Source: National Corn Growers Association news release

The Office of the United States Trade Representative on Thursday released final actions related to Section 301 fees on Chinese-made vessels arriving at American ports, making significant changes from the initial proposed actions. The development comes after the National Corn Growers Association (NCGA) called for USTR to consider the impacts that the fees would have on farmers and provided suggestions for improvement.

While direct impacts on agriculture are still being determined, the final proposal is a step in the right direction to mitigate impacts on shipments of commodities, which directly impact corn growers, say agricultural leaders.
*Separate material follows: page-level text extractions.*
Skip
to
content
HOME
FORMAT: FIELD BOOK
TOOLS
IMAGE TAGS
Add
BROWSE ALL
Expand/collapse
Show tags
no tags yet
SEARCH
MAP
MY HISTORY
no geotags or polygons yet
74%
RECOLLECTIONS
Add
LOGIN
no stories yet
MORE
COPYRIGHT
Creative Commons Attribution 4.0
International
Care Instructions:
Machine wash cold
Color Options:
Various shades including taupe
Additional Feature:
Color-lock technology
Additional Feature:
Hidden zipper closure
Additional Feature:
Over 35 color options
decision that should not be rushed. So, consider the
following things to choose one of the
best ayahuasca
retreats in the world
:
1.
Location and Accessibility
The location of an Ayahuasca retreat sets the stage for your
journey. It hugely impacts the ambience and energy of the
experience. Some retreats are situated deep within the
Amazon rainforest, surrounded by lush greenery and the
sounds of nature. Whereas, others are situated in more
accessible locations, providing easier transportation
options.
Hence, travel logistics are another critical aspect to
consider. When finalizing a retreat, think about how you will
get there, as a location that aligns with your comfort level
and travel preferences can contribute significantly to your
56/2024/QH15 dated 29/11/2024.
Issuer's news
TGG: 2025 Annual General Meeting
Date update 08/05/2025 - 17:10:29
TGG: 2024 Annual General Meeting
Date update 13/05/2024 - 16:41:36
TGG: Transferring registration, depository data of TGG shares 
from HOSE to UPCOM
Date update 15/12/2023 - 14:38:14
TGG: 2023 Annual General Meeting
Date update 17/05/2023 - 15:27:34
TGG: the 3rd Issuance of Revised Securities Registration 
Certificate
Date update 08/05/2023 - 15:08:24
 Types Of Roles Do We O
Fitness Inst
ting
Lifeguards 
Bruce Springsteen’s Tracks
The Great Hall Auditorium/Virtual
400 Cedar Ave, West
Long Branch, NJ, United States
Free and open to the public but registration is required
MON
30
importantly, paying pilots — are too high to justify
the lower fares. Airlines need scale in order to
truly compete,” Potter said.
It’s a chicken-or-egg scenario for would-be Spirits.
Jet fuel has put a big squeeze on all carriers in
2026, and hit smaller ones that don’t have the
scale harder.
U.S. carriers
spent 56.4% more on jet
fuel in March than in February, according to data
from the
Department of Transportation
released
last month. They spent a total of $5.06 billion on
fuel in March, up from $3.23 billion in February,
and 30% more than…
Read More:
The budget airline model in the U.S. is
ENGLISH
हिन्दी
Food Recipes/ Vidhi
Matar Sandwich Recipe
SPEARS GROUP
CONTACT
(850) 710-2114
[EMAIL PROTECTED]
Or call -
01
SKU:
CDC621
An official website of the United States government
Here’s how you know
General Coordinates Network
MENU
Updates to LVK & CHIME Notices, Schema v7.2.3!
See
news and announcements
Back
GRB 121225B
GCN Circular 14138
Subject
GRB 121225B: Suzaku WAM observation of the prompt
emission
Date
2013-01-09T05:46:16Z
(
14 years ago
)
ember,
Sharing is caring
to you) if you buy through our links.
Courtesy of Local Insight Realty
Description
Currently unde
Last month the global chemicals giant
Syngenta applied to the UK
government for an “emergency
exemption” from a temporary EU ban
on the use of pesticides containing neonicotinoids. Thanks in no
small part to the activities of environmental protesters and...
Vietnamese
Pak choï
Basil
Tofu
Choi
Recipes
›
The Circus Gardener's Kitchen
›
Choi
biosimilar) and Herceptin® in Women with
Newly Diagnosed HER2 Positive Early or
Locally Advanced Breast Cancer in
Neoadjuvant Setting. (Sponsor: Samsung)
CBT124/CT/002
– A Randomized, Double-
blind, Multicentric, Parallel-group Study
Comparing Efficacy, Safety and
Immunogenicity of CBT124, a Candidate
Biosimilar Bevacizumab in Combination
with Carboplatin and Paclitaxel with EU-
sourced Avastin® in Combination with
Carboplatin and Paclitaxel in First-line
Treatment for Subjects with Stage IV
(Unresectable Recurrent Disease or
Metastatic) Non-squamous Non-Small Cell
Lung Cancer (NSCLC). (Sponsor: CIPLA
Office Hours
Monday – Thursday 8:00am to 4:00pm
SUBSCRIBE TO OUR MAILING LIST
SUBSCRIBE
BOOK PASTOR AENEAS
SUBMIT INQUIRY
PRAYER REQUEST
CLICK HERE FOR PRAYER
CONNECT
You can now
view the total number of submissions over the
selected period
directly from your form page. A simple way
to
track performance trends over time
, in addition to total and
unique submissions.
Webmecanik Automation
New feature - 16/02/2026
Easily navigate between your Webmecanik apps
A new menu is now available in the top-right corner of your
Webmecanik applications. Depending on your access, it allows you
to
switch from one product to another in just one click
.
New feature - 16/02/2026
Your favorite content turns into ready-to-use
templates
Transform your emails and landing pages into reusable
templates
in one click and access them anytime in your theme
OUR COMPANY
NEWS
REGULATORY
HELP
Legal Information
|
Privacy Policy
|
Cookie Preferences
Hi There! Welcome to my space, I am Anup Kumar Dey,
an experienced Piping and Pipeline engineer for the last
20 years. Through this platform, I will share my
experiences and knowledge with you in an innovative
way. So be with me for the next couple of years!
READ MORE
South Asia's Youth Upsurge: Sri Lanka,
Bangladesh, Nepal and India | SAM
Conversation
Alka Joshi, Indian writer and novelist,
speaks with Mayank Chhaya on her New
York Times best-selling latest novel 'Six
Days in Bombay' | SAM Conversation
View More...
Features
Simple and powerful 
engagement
“Our concern all along has been that any fees placed on Chinese vessels could be passed on to American farmers who rely on those ships to export corn,” said NCGA President Kenneth Hartman Jr. “While we are still working to understand how this new version will impact the corn industry, we believe this final action is more workable than the initial proposal.”

NCGA estimated that the original proposal could have cost corn growers as much as $0.64 per bushel, which translates to 14% higher costs from current price levels. The added cost had the potential to reduce U.S. corn exports and impede market access.

Instead, the released action specifies that fees will be assessed on Chinese vessel operators and Chinese-built ships per voyage, not per port call, as was originally proposed. Additionally, fees cannot be imposed more than five times per year. And short voyages, vessels arriving empty, and vessels carrying less than 50,000 tons will be exempt from the fees.

The action will occur in two phases to allow businesses to adjust, and for the first 180 days, applicable fees will be set at zero.

The restrictions are an outgrowth of the Trump administration’s efforts to address a report showing China has given its shipbuilding and maritime industry an unfair advantage through financial support, barriers for foreign firms, intellectual property theft, procurement policies and forced technology transfers.

To address the issue, the Office of the United States Trade Representative issued a proposal in March to place fees and other restrictions on Chinese vessels.